Pharmacokinetics of insulin aspart in obesity, renal impairment, or hepatic impairment

Aims To assess the effects of body mass index, renal impairment (creatinine clearance), and hepatic impairment (Child-Pugh Score) on the pharmacokinetics of insulin aspart. Methods Pharmacokinetics of insulin aspart (injected subcutaneously in the abdomen immediately before a Boost((R)) standardized meal) were characterized in: (1) diabetic subjects with four ranges of BMI values (n = 23); (2) diabetic subjects with varying degrees of renal impairment (normal, n = 6 vs. two ranges of impairment, n = 12); and (3) nondiabetic patients with varying degrees of hepatic impairment (normal, n = 6 vs. three ranges of impairment, n = 18).
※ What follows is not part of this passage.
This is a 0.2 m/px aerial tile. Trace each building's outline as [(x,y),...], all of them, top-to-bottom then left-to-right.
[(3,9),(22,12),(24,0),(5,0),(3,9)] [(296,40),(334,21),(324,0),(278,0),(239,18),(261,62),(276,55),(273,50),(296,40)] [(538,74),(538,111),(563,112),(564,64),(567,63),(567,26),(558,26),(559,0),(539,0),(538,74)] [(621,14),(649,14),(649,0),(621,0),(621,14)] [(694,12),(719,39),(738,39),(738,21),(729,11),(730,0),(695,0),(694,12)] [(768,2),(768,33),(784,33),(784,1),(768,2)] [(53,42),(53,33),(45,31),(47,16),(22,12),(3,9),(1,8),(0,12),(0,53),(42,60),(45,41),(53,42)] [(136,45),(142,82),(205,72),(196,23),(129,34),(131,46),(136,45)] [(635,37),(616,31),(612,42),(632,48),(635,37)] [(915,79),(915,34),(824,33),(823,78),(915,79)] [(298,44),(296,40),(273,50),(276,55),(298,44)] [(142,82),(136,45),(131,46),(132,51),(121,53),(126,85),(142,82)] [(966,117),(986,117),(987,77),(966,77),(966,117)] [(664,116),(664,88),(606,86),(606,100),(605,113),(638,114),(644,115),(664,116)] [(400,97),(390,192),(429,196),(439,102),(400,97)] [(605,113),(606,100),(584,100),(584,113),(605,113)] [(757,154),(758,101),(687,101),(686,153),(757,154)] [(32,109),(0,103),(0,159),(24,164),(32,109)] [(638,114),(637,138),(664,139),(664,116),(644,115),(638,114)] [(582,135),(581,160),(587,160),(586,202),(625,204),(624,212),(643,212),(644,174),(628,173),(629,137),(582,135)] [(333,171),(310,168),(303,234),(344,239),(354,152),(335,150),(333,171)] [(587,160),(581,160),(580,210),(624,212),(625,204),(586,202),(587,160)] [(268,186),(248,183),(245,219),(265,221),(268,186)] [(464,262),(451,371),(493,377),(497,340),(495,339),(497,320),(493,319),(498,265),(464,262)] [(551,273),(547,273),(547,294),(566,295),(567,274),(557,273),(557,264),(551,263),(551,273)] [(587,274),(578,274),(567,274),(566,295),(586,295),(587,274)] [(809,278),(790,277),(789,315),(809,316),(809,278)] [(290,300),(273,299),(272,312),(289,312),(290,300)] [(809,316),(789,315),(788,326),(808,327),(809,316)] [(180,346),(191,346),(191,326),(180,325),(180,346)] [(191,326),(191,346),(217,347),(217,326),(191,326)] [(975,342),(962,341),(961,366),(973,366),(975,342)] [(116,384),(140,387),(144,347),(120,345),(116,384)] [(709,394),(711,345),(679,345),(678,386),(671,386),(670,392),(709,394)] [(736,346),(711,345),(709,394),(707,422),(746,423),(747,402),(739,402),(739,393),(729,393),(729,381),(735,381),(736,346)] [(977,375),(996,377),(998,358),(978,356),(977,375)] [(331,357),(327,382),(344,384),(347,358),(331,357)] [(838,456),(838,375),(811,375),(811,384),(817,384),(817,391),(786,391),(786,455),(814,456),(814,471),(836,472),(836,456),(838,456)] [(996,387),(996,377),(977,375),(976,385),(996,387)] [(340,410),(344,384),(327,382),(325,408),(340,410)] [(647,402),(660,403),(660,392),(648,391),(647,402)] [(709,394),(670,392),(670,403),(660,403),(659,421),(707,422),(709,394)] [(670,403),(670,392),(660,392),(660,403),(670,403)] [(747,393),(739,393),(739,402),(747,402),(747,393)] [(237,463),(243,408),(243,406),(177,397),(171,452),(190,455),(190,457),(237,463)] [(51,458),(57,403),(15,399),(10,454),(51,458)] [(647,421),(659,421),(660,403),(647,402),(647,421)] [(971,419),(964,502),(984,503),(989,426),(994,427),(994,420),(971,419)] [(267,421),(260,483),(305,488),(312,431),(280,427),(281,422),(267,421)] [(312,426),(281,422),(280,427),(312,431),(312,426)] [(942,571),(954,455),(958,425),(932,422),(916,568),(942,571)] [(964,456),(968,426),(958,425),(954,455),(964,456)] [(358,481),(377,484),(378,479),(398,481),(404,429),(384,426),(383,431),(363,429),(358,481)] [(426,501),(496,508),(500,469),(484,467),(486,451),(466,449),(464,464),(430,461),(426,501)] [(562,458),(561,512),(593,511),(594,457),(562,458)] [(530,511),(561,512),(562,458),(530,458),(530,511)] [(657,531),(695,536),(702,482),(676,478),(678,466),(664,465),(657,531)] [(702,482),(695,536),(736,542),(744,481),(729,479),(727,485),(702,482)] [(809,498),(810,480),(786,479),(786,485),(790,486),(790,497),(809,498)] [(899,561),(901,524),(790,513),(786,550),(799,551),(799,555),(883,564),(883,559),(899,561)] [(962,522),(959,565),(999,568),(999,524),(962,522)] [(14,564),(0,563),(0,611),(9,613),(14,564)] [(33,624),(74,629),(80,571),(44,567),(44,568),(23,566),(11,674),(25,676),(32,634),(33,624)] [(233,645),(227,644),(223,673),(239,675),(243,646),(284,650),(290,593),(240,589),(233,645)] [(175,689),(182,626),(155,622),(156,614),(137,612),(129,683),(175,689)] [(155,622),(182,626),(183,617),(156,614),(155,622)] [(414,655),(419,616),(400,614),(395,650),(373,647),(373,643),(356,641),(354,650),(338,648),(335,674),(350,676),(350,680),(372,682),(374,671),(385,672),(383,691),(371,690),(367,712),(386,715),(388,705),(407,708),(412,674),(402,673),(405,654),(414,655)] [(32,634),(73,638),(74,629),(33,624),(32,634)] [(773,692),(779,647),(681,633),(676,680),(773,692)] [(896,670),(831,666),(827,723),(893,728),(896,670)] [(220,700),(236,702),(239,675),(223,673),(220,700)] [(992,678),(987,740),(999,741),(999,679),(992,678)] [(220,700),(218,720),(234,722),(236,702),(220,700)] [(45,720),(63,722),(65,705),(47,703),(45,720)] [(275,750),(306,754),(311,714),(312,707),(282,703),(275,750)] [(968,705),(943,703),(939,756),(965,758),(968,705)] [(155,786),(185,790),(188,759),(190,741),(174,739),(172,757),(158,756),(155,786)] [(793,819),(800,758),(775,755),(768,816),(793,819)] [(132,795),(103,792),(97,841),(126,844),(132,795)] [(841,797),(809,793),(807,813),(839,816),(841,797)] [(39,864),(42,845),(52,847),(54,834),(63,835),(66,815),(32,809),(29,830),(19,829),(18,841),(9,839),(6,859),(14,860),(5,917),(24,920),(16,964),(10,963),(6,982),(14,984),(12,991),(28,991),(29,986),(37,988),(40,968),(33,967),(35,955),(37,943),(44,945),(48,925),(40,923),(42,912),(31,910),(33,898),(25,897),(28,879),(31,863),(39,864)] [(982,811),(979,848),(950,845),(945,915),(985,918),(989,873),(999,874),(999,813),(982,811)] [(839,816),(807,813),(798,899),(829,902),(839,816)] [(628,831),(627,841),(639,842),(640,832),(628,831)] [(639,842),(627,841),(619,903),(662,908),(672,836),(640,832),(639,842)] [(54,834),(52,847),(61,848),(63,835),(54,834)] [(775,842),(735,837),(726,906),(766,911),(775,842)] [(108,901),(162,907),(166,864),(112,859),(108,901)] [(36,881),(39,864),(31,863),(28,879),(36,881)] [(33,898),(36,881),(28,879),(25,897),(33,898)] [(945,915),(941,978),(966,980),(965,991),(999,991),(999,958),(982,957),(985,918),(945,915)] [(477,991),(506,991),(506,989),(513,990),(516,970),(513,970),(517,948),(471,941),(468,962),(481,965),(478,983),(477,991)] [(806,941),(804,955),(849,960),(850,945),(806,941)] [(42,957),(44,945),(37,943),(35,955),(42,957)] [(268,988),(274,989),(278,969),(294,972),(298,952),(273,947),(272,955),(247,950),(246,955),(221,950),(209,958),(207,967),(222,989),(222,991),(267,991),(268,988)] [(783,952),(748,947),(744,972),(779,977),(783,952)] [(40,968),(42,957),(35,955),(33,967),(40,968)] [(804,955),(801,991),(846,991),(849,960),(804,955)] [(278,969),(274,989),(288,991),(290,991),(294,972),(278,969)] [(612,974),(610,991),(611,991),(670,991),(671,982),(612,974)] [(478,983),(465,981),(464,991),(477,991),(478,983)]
Results There was no correlation between any pharmacokinetic variable and the degree of renal or hepatic impairment. Increasing obesity was associated with a decreased apparent clearance per kg body weight (beta = -0.0005, SE = 0.0001; P = 0.002), an increased t(1/2) (beta = 3.513, SE = 1.636; P = 0.044), and an increased ln(AUC(0-360)) and ln(AUC(0-1440)) (beta = 0.030, SE = 0.013; P = 0.032 and beta = 0.039, SE = 0.0132; P = 0.006, respectively). However, obesity-related changes were smaller than individual variations in parameters. Conclusions Renal impairment, hepatic impairment, or BMI do not affect the pharmacokinetics of insulin aspart in a clinically significant manner. Abbreviations AUC(0-1440), area under the plasma concentration curve; BMI, body-mass index; CLcr, renal clearance of creatinine; CL/F, apparent clearance; CL/F/kg, body weight-adjusted apparent clearance; C-max, maximal plasma concentration; FBG, fasting blood glucose; GFR, glomerular filtration rate; HI, human insulin; MRT, mean residence time; PK, pharmacokinetics; t(1/2), half life; t(max), time to maximum concentration; Vz/F, apparent volume of distribution.